Second issue: I am asking for Croatian language, but am getting English. Croatian stopped working at 17:03 today and at 17:33 I have had only English answers (3 hours ago). Irrelevant, but off.
Also, occasionally I received a descriptions: "Rain, Light Rain" and "Light Rain" - the first one looks suspicious a bit :) Also irrelevant, but off.
Sorry,I am having problem with formatting the code properly :(.
Thank you for investigation! Now I increased the update interval because of the high load, and it is likely that it will be not 30 minutes now, but rather 40-45; otherwise we can't fit the upstream capacity.
Regarding different results for the same location. I think it is a minor bug indeed, and I have to look at it. The problem here that the translation is cached, and not the original data. That is why we have different expiration times for different translations. That is not grave, but that should be fixed.

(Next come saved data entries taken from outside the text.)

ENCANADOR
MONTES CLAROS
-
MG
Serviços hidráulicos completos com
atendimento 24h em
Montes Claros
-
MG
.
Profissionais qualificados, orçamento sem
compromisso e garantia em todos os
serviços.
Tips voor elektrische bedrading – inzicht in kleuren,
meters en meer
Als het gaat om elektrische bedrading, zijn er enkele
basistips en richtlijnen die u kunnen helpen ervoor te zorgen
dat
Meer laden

Regarding partial translations: the problem is that some translations are missing here:
https://github.com/chubin/wttr.in/blob/master/share/translations/hr.txt
First, let me congratulate you on great service you created with wttr.in. It ix next to impossibly rare to see something now that works efficiently! Without needing many mb of transferred data :)

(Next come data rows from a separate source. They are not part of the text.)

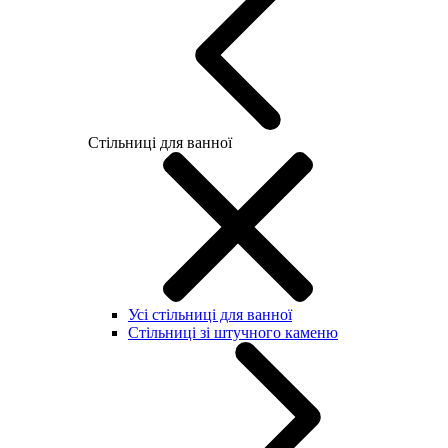
Стільниці для ванної
Усі стільниці для ванної
Стільниці зі штучного каменю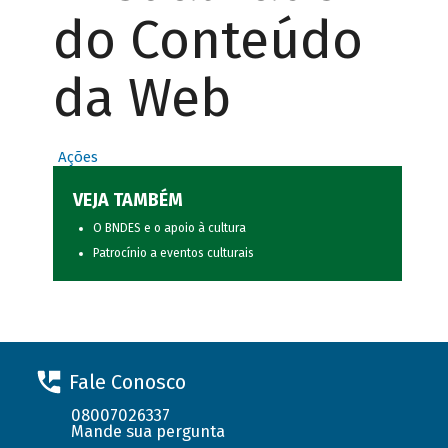
do Conteúdo
da Web
Ações
VEJA TAMBÉM
O BNDES e o apoio à cultura
Patrocínio a eventos culturais
Fale Conosco
08007026337
Mande sua pergunta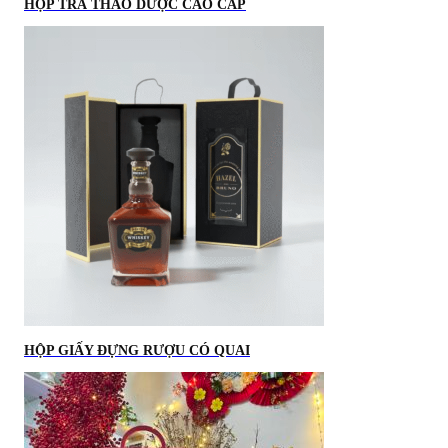
HỘP TRÀ THẢO DƯỢC CAO CẤP
HỘP GIẤY ĐỰNG RƯỢU CÓ QUAI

Update frequency is not a problem if it is occurring in known intervals. It can never be good if things occur without our control :) I guessed what happen when I started receiving that late night warnings.
As I am polling data on 15 minutes, I can confirm that currently refresh time is in between 45 and 60 minutes starting yesterday 20:48 (CET DST) when the last 30 min update occured for me (hr.wttr.in)
As for translations, it is clear how cache affects them. Not an important issue.
But, I do not feel "Rain, Light Rain" should exist. It is either "Rain" or "Light Rain". The second one is translated to Croatian "Lagana kiša". I do not see the Rain translated ("Kiša") if it should exist.
Thank you, @pilaGit We (me and the other 90 contributors) are trying our best to make the best weather service for the console.
Regarding Rain, Light Rain
: this descriptions comes from the data source, not from us, but probably you are right, that it should be automatically splitted at commas, and translated part by part.
I will add it to the todo list above
Todo
Details
When I pull data for my location using ?format= I get different, old version of the data. At the moment it is about 45 minutes old. When I issue the command without the format, I get current results.
I need as short input as possible since I will not be using data directly but fed it into my program. I tried several different computers from 2 different locations with different IP's, same thing. Same if I try hr.wttr.in or several different languages.